SOURCE DATA —
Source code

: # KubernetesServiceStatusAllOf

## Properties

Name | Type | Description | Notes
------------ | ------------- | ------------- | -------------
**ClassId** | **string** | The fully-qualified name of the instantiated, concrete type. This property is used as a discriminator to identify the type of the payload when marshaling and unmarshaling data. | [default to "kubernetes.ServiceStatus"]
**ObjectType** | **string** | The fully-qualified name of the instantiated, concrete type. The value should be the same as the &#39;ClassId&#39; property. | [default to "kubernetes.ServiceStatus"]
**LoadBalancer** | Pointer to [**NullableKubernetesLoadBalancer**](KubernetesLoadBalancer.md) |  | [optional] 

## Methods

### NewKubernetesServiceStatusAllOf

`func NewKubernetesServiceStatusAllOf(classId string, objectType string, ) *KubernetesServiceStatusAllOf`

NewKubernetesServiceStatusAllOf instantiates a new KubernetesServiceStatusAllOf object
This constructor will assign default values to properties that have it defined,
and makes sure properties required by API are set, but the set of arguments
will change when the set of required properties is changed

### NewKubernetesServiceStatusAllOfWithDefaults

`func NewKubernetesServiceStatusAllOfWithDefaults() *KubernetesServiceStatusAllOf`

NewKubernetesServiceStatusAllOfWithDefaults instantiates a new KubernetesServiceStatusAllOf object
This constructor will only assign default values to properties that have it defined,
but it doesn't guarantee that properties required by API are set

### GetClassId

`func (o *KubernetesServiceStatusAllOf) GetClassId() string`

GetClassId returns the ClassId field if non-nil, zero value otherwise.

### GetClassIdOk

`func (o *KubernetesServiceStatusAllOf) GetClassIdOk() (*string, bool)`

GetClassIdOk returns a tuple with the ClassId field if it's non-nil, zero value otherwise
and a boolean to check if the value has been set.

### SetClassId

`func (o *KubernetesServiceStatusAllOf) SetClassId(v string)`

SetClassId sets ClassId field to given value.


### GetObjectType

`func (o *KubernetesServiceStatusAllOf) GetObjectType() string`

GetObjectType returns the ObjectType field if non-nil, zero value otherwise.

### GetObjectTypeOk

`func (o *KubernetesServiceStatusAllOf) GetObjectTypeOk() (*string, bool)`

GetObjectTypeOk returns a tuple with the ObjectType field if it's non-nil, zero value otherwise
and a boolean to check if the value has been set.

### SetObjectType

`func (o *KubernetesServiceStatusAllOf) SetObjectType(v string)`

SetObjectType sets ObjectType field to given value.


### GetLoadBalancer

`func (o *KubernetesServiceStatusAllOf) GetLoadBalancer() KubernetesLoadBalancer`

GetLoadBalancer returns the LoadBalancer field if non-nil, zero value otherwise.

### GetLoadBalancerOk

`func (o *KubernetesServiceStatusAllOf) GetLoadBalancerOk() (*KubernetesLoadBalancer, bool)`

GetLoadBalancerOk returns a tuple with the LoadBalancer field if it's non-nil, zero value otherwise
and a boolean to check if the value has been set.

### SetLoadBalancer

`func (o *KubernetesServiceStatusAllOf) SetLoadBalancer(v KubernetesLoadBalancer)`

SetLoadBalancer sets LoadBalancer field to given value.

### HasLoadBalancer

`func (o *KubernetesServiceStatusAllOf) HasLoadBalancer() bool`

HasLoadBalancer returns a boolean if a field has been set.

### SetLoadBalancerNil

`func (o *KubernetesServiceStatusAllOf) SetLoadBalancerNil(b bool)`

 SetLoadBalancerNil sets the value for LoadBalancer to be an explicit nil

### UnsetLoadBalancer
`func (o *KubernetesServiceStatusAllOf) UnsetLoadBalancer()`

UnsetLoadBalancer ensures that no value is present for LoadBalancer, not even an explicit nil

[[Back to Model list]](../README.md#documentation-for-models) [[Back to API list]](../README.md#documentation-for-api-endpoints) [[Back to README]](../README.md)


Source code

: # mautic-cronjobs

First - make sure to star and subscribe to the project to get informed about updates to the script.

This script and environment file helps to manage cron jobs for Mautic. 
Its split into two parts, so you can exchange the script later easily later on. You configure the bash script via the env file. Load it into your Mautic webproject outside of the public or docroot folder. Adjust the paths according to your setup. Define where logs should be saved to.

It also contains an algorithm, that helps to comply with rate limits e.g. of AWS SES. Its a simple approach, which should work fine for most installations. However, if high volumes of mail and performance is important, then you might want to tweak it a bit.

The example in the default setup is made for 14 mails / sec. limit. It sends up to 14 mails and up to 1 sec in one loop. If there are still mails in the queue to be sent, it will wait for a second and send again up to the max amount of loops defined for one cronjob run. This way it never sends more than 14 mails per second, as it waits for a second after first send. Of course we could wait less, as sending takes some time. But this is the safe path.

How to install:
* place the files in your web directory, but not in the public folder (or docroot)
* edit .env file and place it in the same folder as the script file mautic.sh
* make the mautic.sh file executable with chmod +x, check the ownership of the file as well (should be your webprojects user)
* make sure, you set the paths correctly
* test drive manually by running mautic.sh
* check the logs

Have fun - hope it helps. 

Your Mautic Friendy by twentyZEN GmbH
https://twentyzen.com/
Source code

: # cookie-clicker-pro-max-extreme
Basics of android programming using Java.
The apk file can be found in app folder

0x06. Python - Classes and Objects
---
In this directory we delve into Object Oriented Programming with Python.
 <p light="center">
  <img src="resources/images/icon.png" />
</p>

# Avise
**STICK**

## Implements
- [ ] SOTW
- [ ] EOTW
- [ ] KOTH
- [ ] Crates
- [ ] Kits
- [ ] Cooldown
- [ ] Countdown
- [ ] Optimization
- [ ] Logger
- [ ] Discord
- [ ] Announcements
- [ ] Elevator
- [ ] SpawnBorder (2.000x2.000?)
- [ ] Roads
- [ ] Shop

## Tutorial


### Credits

EXERCISE DETAILS — Which lines run from the one holding "Have fun - hope it helps." through the one holding "## Tutorial" in the records above? Repeat them exactly, both included, and nothing more.

ANSWER TO THIS EXERCISE —
Have fun - hope it helps. 

Your Mautic Friendy by twentyZEN GmbH
https://twentyzen.com/
Source code

: # cookie-clicker-pro-max-extreme
Basics of android programming using Java.
The apk file can be found in app folder

0x06. Python - Classes and Objects
---
In this directory we delve into Object Oriented Programming with Python.
 <p light="center">
  <img src="resources/images/icon.png" />
</p>

# Avise
**STICK**

## Implements
- [ ] SOTW
- [ ] EOTW
- [ ] KOTH
- [ ] Crates
- [ ] Kits
- [ ] Cooldown
- [ ] Countdown
- [ ] Optimization
- [ ] Logger
- [ ] Discord
- [ ] Announcements
- [ ] Elevator
- [ ] SpawnBorder (2.000x2.000?)
- [ ] Roads
- [ ] Shop

## Tutorial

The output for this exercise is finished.